Größer konnte das Lob kaum sein, das der irische Ministerpräsident Bertie Ahern im Europäischen Parlament für seinen Vorsitz in der EU im ersten Halbjahr 2004 erhielt. Der eindrucksvollen Erfolgsbilanz mochte kaum ein Abgeordneter widersprechen: Einigung über die Verfassung, erfolgreicher Abschluss der Erweiterung, Verstärkung der wirtschaftlichen Beschlüsse im Rahmen der Lissabonner Strategie und der Abschluss zahlreicher Gesetze zur Stärkung des gemeinsamen europäischen Rechtsraums. Auch der Präsident der EU-Kommission, Romano Prodi, würdigte die großartige diplomatische Leistung von Taoiseach (auf irisch: Häuptling) Ahern, der den nationalen Sonderwünschen für die Verfassung einerseits innovative Lösungen entgegengesetzt habe, andererseits aber stets auf die Ausgewogenheit insgesamt geachtet habe. Prodi zeigte sich überzeugt, dass die Verfassung die erweiterte Union in die Lage versetzen werde, noch wirksamer im Interesse ihrer Völker zu arbeiten. Zugleich wies er den Vorwurf zurück, der neue Grundlagenvertrag werde für das soziale Europa einen Rückschritt bedeuten. An der Gewichtigkeit der einzelnen Politikbereiche in der Union werde sich nur wenig ändern, immerhin aber erhebe die Verfassung die Vollbeschäftigung und den sozialen Fortschritt zu Zielen der EU.

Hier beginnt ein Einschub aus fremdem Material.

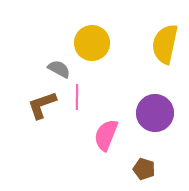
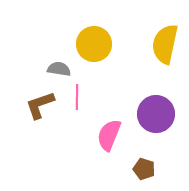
yellow circle: moved 2 px right, 1 px down
gray semicircle: rotated 20 degrees counterclockwise
brown L-shape: moved 2 px left
purple circle: moved 1 px right, 1 px down
pink semicircle: moved 3 px right
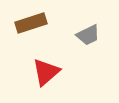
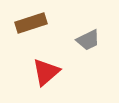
gray trapezoid: moved 5 px down
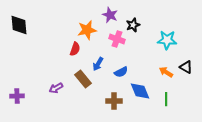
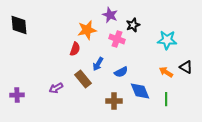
purple cross: moved 1 px up
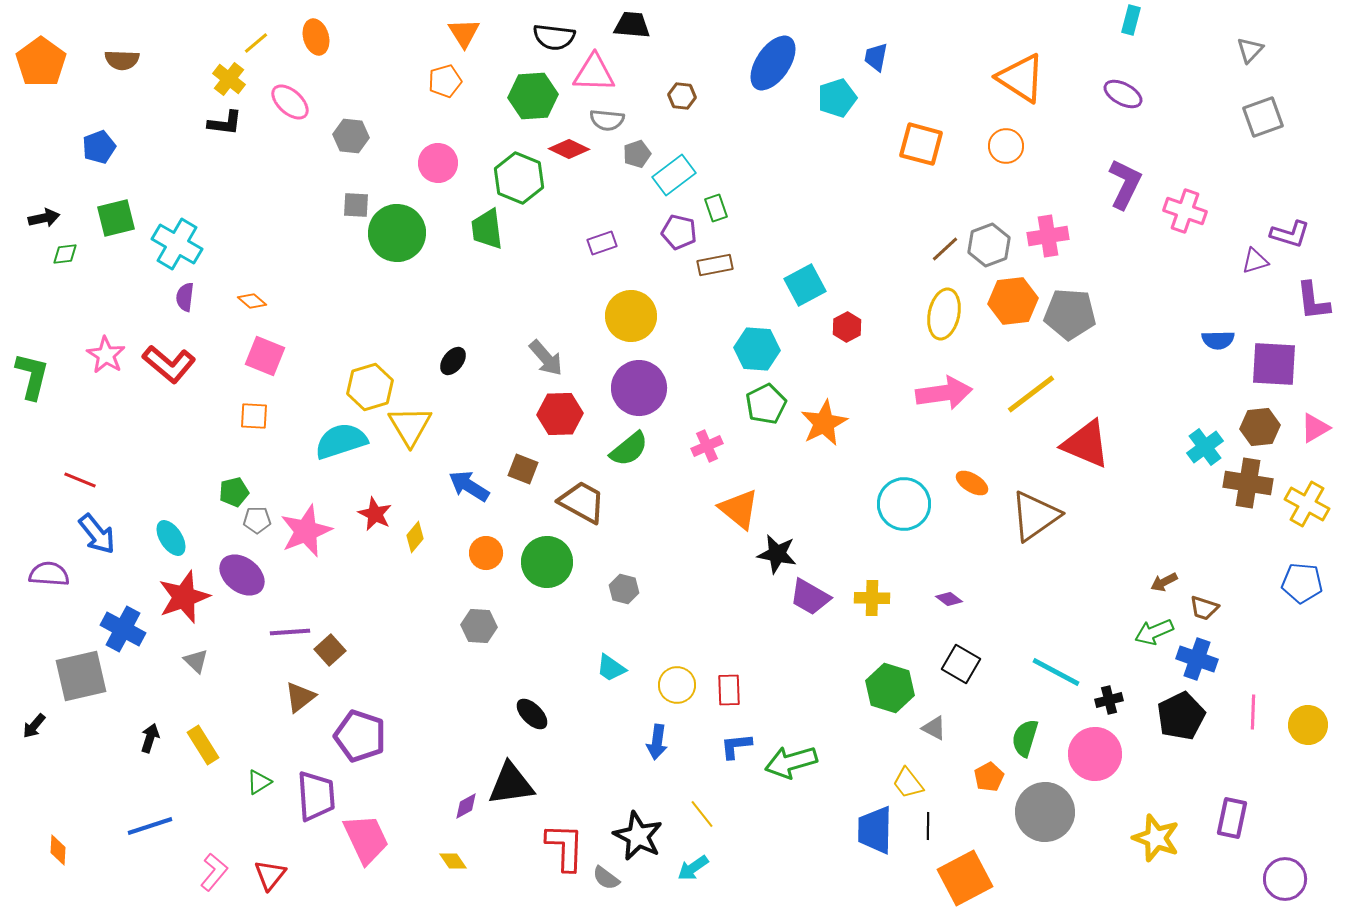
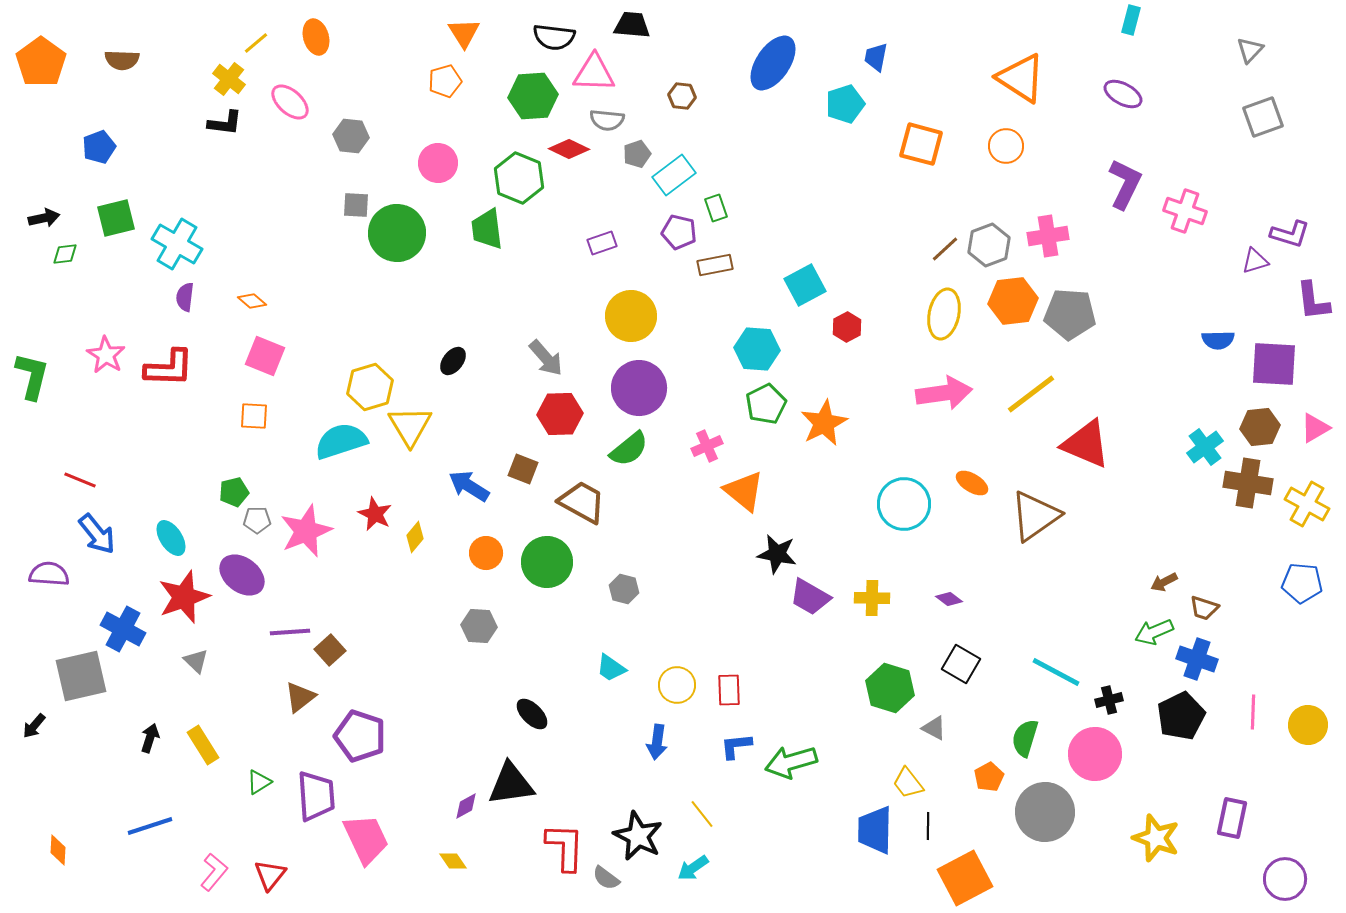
cyan pentagon at (837, 98): moved 8 px right, 6 px down
red L-shape at (169, 364): moved 4 px down; rotated 38 degrees counterclockwise
orange triangle at (739, 509): moved 5 px right, 18 px up
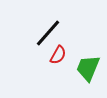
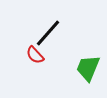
red semicircle: moved 23 px left; rotated 108 degrees clockwise
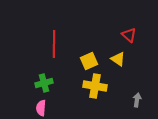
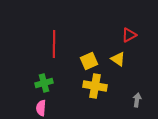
red triangle: rotated 49 degrees clockwise
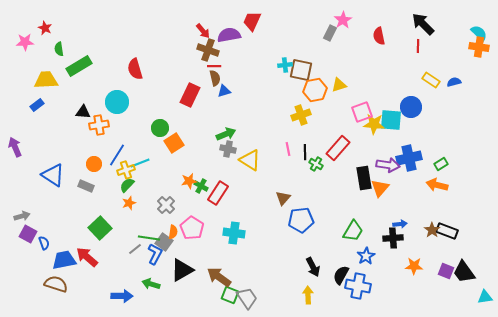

Irlands Premierminister hob als besonderen Erfolg die durch die Verfassung erreichte verbesserte demokratische Legitimation der Union durch weitere Kompetenzen für das Europaparlament hervor. Zugleich sei nun eine deutlichere Abgrenzung der Zuständigkeiten zwischen nationaler und europäischer Ebene erreicht worden. Darüber hinaus werde die Arbeit des Ministerrats nun transparenter und damit für den interessierten Bürger verständlicher, und mit der Verankerung der Grundrechtecharta seien die Grund- und Bürgerrechte der Menschen in Europa gestärkt worden.
Für die EVP gratulierte deren Faktionsvorsitzender Hans-Gert Pöttering der irischen Regierung zu deren Erfolg, den europäischen Kontinent in einer schwierigen Phase so engagiert zusammengehalten zu haben. Die notwendige Umsetzung der Europäischen Verfassung habe für seine Gruppe die "Priorität der Prioritäten". Nicht nur das Europäische Parlament, sondern auch die nationalen Parlamente würden gestärkt, und somit die gesamte parlamentarische Demokratie.
Für die Sozialisten begrüßte der frühere Parlamentspräsident Klaus Hänsch vor allem die Tatsache, dass durch die Verfassung die Handlungsfähigkeit und die Transparenz der Union verbessert worden seien. In der öffentlichen Diskussion sei fast immer nur über die Streitpunkte berichtet worden. Dabei fänden sich mehr als 90 Prozent des ursprünglichen Konventsentwurfs in der Verfassung wieder. Sein Fraktionskollege, der Luxemburger Robert Goebbels, begrüßte es in seiner Stellungnahme zum Urteil des Europäischen Gerichtshofs zum Stabilitätspakt, dass sich die Richter in ihrem salomonischen Urteil nicht in die Politik eingemischt hätten, wie er es zunächst befürchtet habe. In Zukunft könne der europäische Rat der Wirtschafts- und Finanzminister zwar die Vorschläge der Kommission ignorieren oder ablehnen, er dürfe aber nicht eigenmächtig die Regeln ändern. H. H.